Pour le patron de la FIB, les exploitants respectent déjà les espèces protégées.
"Il y a des essences dernièrement qui ont été rajoutées sur la liste actualisée des essences forestières en RDC, on est à plus de 970 qui sont reconnues, identifiées par la Direction Inventaire et Aménagement Forestiers (DIAF) mais sur les 900, on n’en exploite qu'une trentaine. Les arbres d'avenir, le semencier, les arbres à haute valeur culturelle, on ne les coupe pas" a indiqué Gabriel Mola Motya
"Le secteur se porte très mal actuellement avec tout ce qui se passe au ministère de l'environnement, on ne sait pas trop ce qui va arriver. Au contraire, elle (NDLR : la vice-première ministre Ève Bazaiba) a mis du désordre, mettre de l'ordre signifie quoi ? La loi dit au plus tard le 31 septembre ou novembre, les sociétés doivent avoir leurs permis de coupe pour l'exercice prochain, nous sommes au mois de mars, c'est ça mettre de l'ordre ? Mettre de l'ordre c'est-à-dire quoi revisiter les contrats ? C'est ça mettre de l'ordre ?" s'est-il emporté.

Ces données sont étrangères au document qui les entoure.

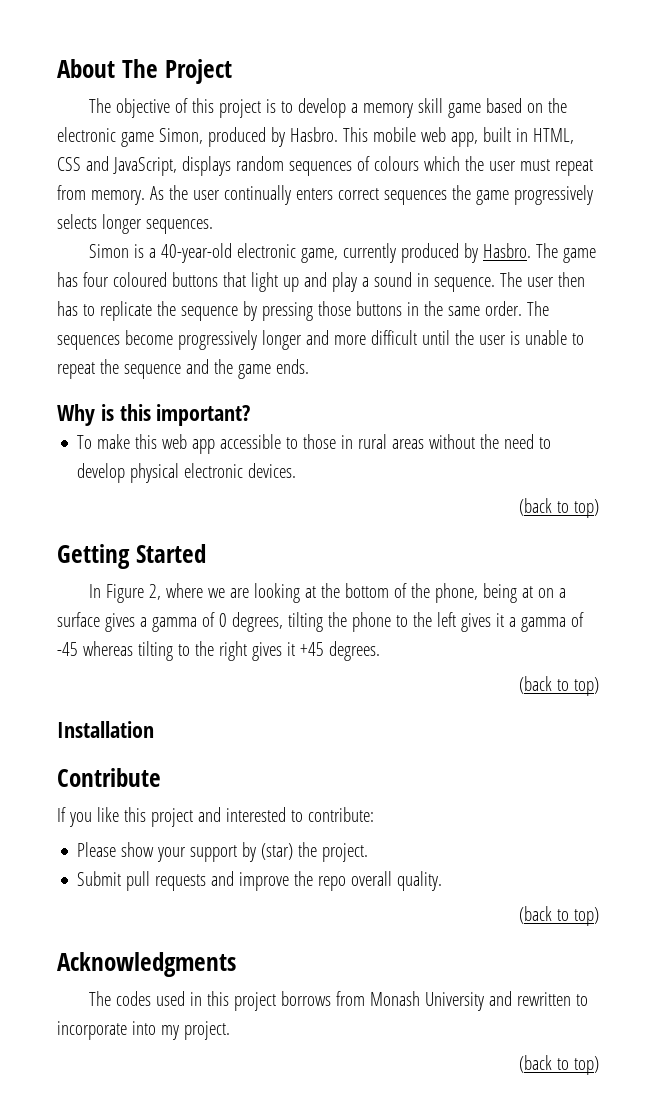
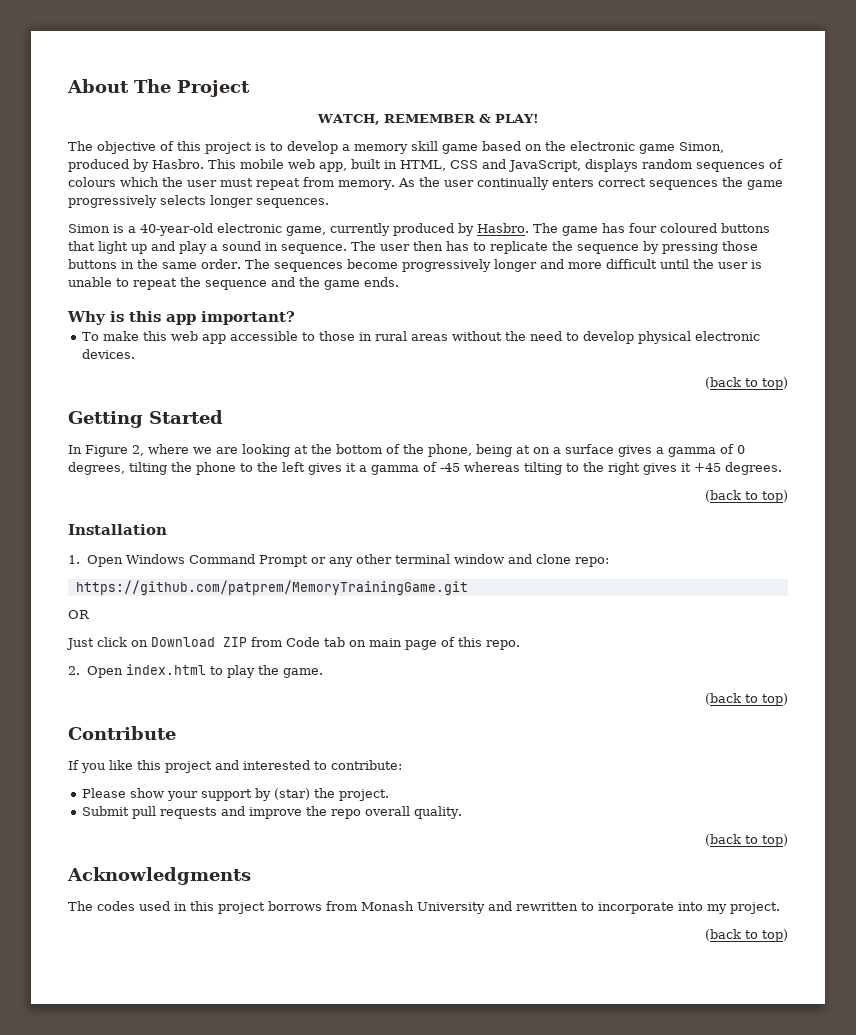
(232, 71) none -> [316,114,539,125] // WATCH, REMEMBER & PLAY!
(151, 412) none -> [166,314,196,325] app
(154, 729) none -> [68,554,610,567] [75,580,468,595] [68,610,90,619] [66,637,520,650] [68,664,324,678] [705,693,788,706] // 1. Open Windows Command Prompt or any other terminal window and clone repo: // https://github.com/patprem/MemoryTrainingGame.git // OR // Just click on Download ZIP from Code tab on main page of this repo. // 2. Open index.html to play the game. // (back to top)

Selon un rapport rendu public par le ministère de l’environnement et du développement durable, la commission chargée de revisiter les contrats d’exploitation a recommandé la résiliation de 30 contrats d’exploitation forestière. Ce rapport n’était pas encore disponible au moment de notre entretien avec le président de la Fédération des industriels du bois, ce que ce dernier déplorait vivement, mais Gabriel Mola Motya redoutait déjà cette issue et mettait en garde le gouvernement.
"Avec l'expérience que j'ai depuis que nous sommes à la FIB, je ne connais pas un seul procès que la RDC a gagné à l'extérieur. Il y aura des procès, contentieux sur contentieux (...). Le secteur se meurt, croyez-moi ! Je ne comprends pas vraiment, je n'ai pas jamais vu un gouvernement qui ne protège pas les investisseurs, les opérateurs économiques du moins dans le secteur forestier, ce n'est pas normal, quelqu'un qui a mis son investissement, il a 400, 500 travailleurs et vous voulez lui ravir la concession ?", s'est-il alors indigné.
Cet article fait partie d’une série d'enquêtes réalisée avec l’appui de Rainforest Journalism Fund, en partenariat avec Pulitzer Center.